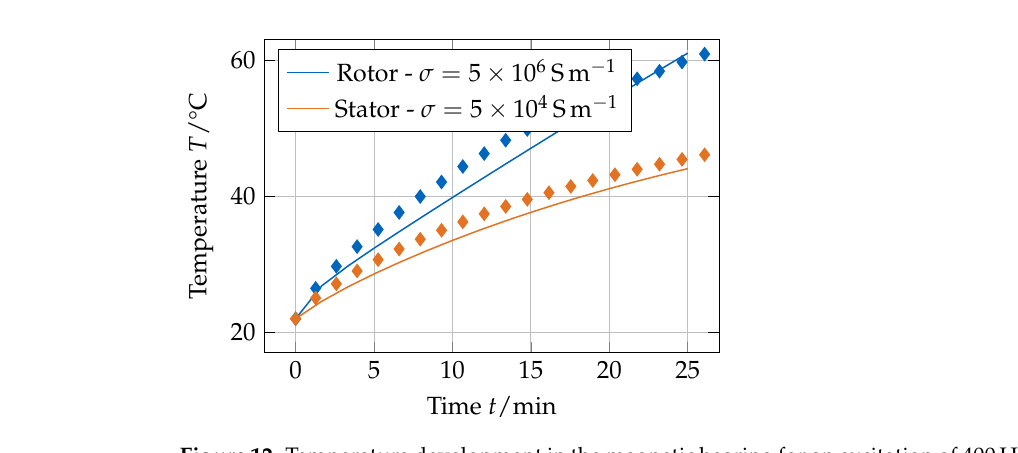
Figure 12. Temperature development in the magnetic bearing for an excitation of 400Hz and I c = 5A.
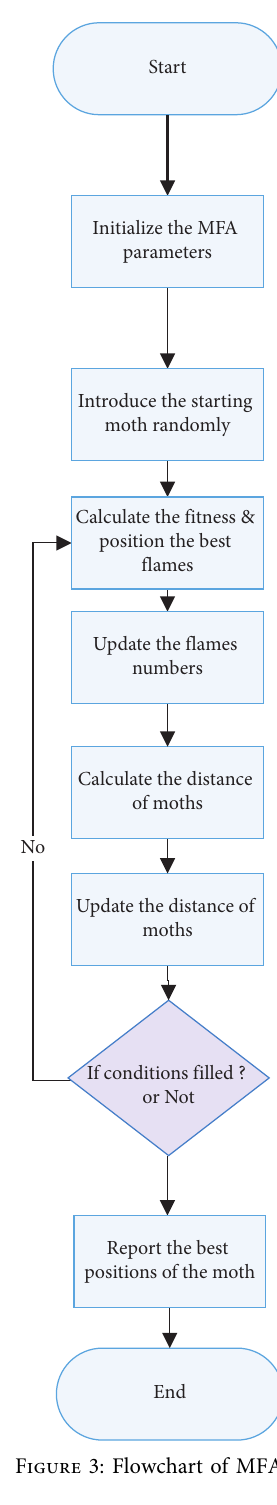
Figure 3: Flowchart of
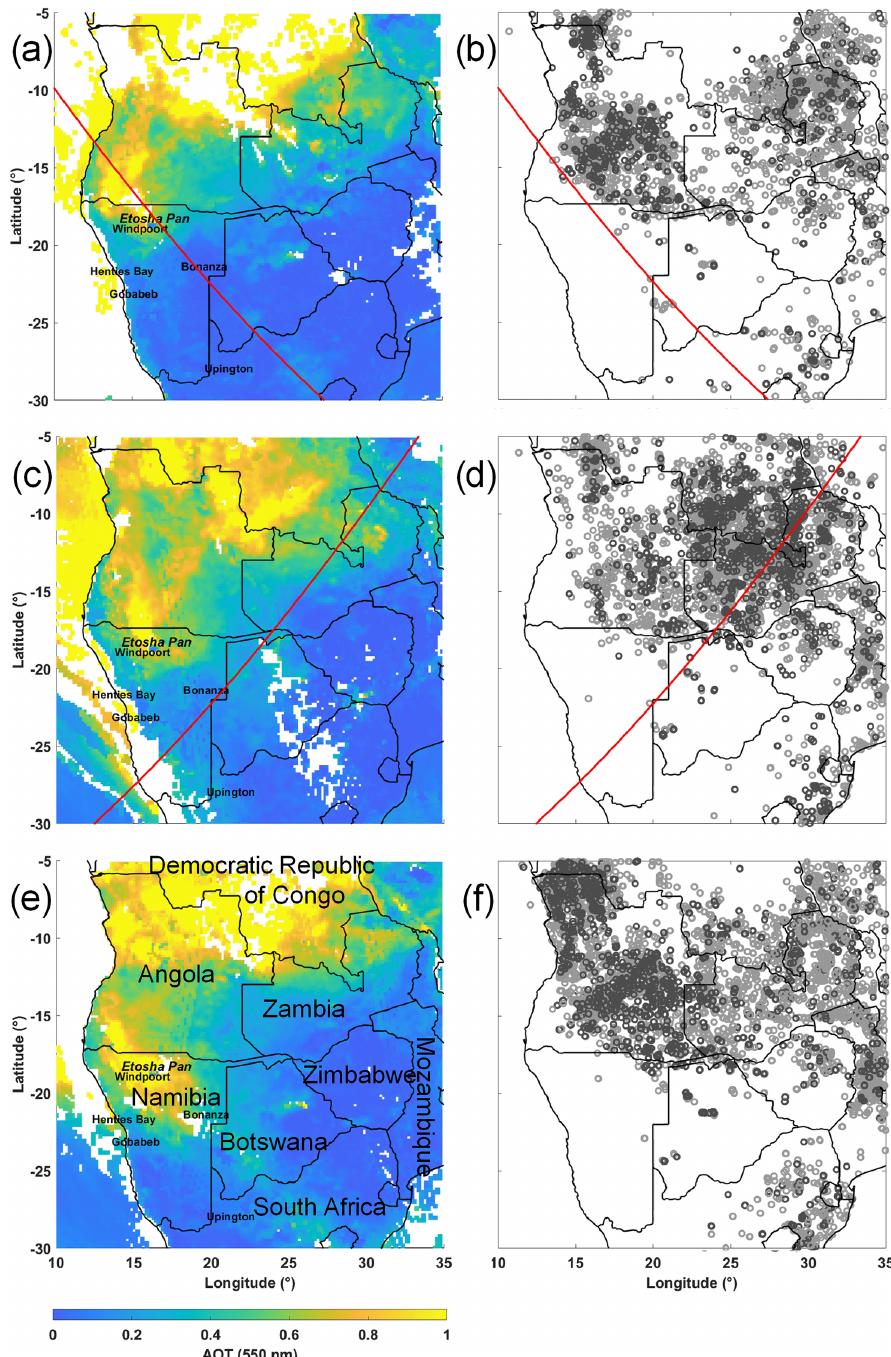
Figure 6. AOT (a, c, e) on and fire hotspot location (b, d, f) derived from MODIS on 4 (a, b) , 5 (c, d) and 6 (e, f) September 2017. The CATS tracks overpassing Namibia on 4 and 5 September are overlain in panels (a, b) and (c, d) as a solid red line. The confidence in the detection of the location of the fire hotspots is indicated by the color of the circles (dark circles indicating high confidence and grey circles nominal confidence, as provided by the MODIS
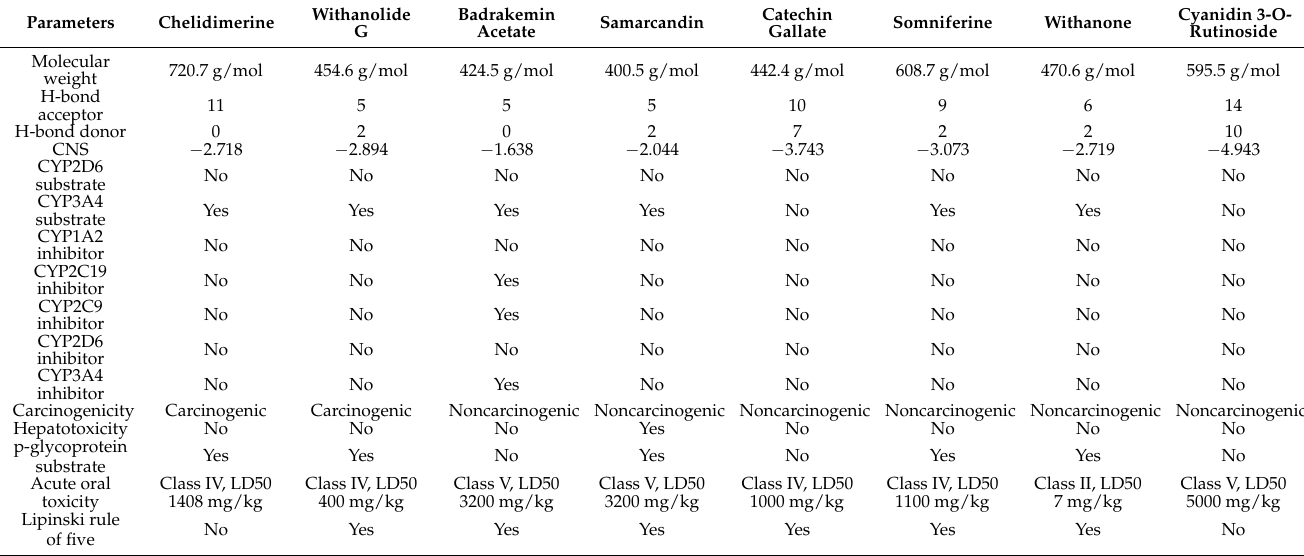
Table 4. Pharmacological properties of the top potential candidates derived from swissADME, ProTox-II, and pkCSM. Parameters Chelidimerine Withanolide G Badrakemin Acetate Molecular weight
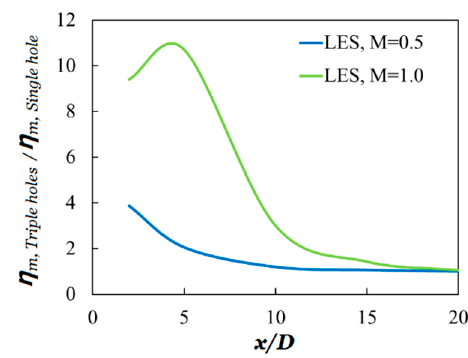
Figure 10. Ratios of spanwise-averaged effectiveness in the triple hole system to those in the single-hole system.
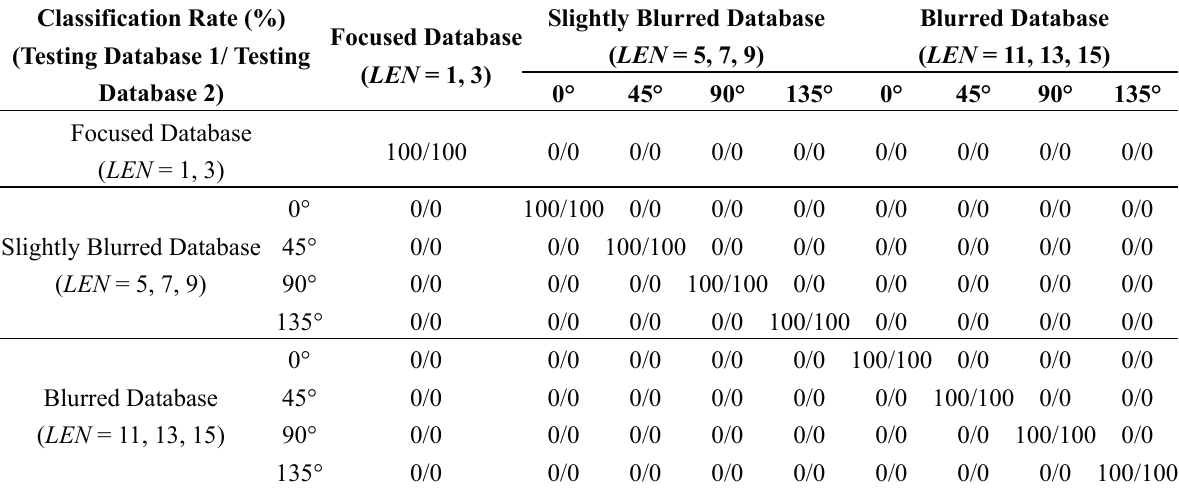
Table 7. Estimation results of motion blur database using our estimation method for motion blur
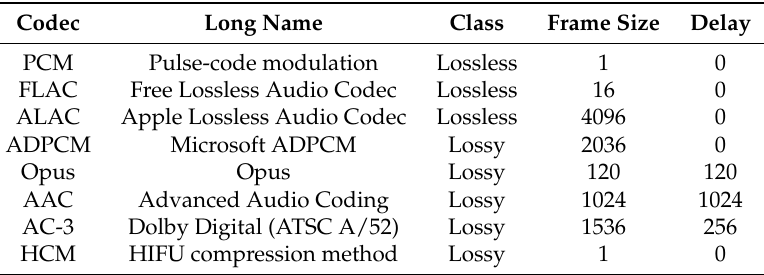
Table 2. Overview of tested formats and codec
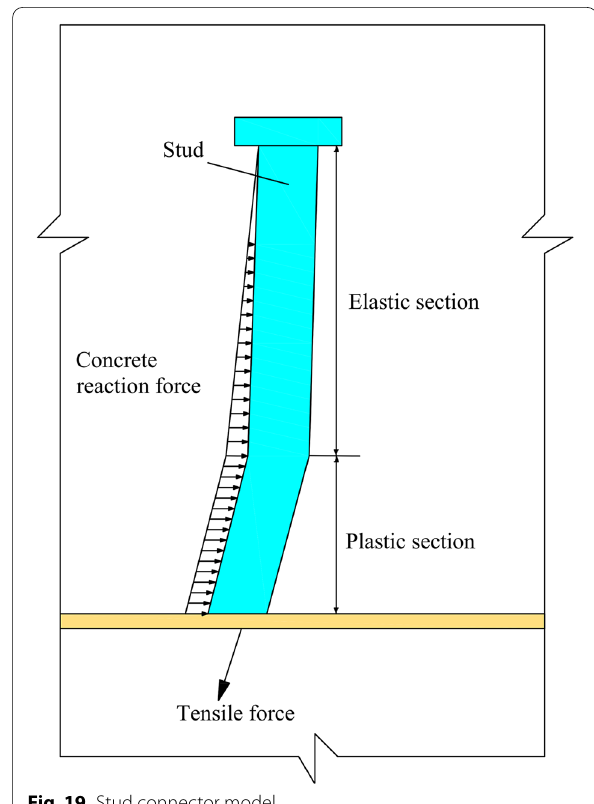
Fig. 19 Stud connector model.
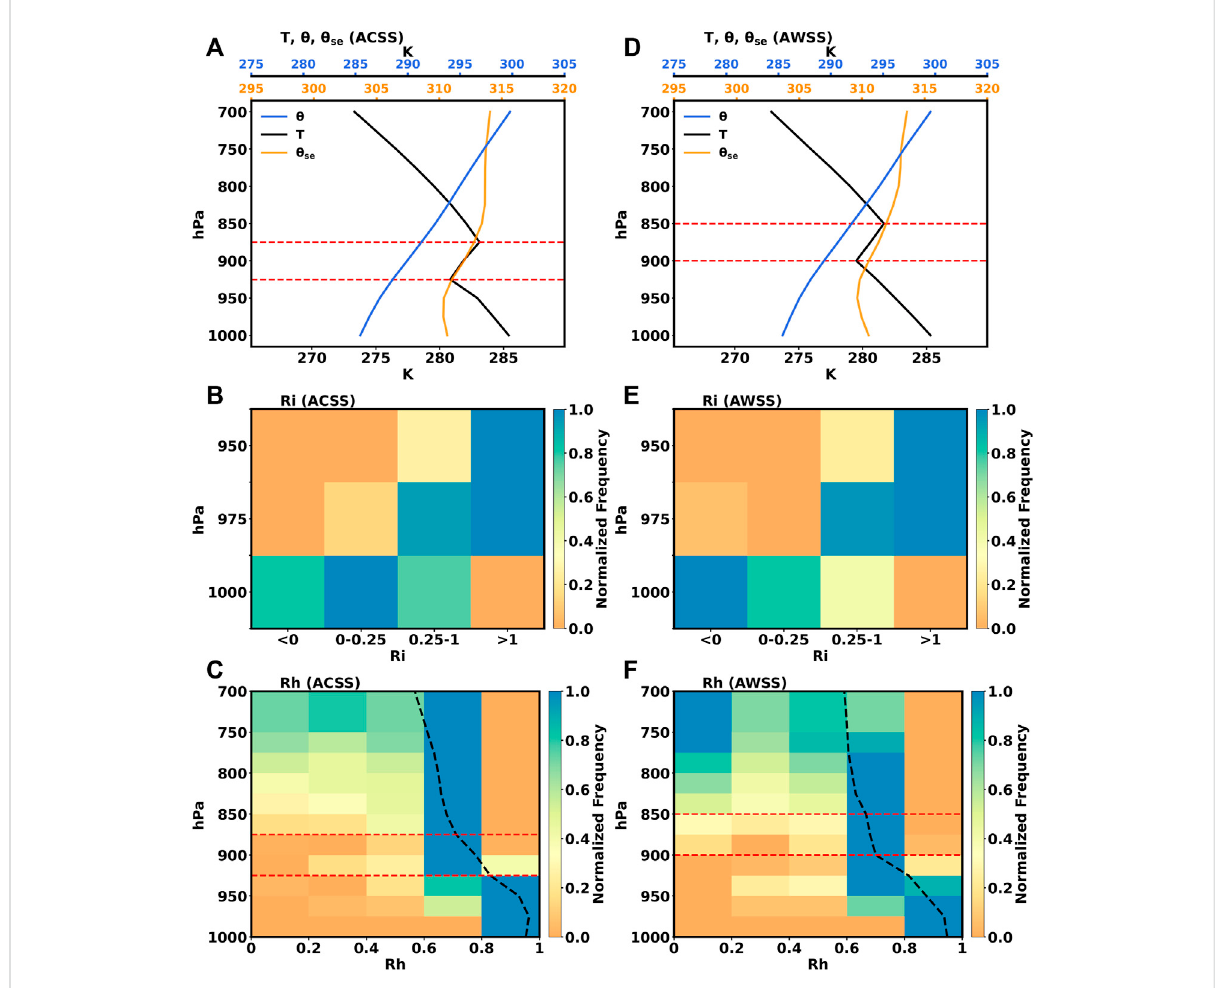
FIGURE 9 Composite pro fi les, the bulk Richardson number, and relative humidity frequency distribution concurrent with fog with ACSS (A – C) and fog with AWSS (D – F) : temperature ( T , black line, in K), potential temperature ( θ , blue line, in K), saturated equivalent potential temperature ( θ se , orange line, in K), the bulk Richardson number ( Ri , shaded), and relative humidity ( Rh , shaded). The red dashed lines denote the inversion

Task
In this exercise, set down all of the data exactly, without the pictures.

Solution for this problem
Figure 12. Temperature development in the magnetic bearing for an excitation of 400Hz and I c = 5A.
Figure 3: Flowchart of
Figure 6. AOT (a, c, e) on and fire hotspot location (b, d, f) derived from MODIS on 4 (a, b) , 5 (c, d) and 6 (e, f) September 2017. The CATS tracks overpassing Namibia on 4 and 5 September are overlain in panels (a, b) and (c, d) as a solid red line. The confidence in the detection of the location of the fire hotspots is indicated by the color of the circles (dark circles indicating high confidence and grey circles nominal confidence, as provided by the MODIS
Table 4. Pharmacological properties of the top potential candidates derived from swissADME, ProTox-II, and pkCSM. Parameters Chelidimerine Withanolide G Badrakemin Acetate Molecular weight
Figure 10. Ratios of spanwise-averaged effectiveness in the triple hole system to those in the single-hole system.
Table 7. Estimation results of motion blur database using our estimation method for motion blur
Table 2. Overview of tested formats and codec
Fig. 19 Stud connector model.
FIGURE 9 Composite pro fi les, the bulk Richardson number, and relative humidity frequency distribution concurrent with fog with ACSS (A – C) and fog with AWSS (D – F) : temperature ( T , black line, in K), potential temperature ( θ , blue line, in K), saturated equivalent potential temperature ( θ se , orange line, in K), the bulk Richardson number ( Ri , shaded), and relative humidity ( Rh , shaded). The red dashed lines denote the inversion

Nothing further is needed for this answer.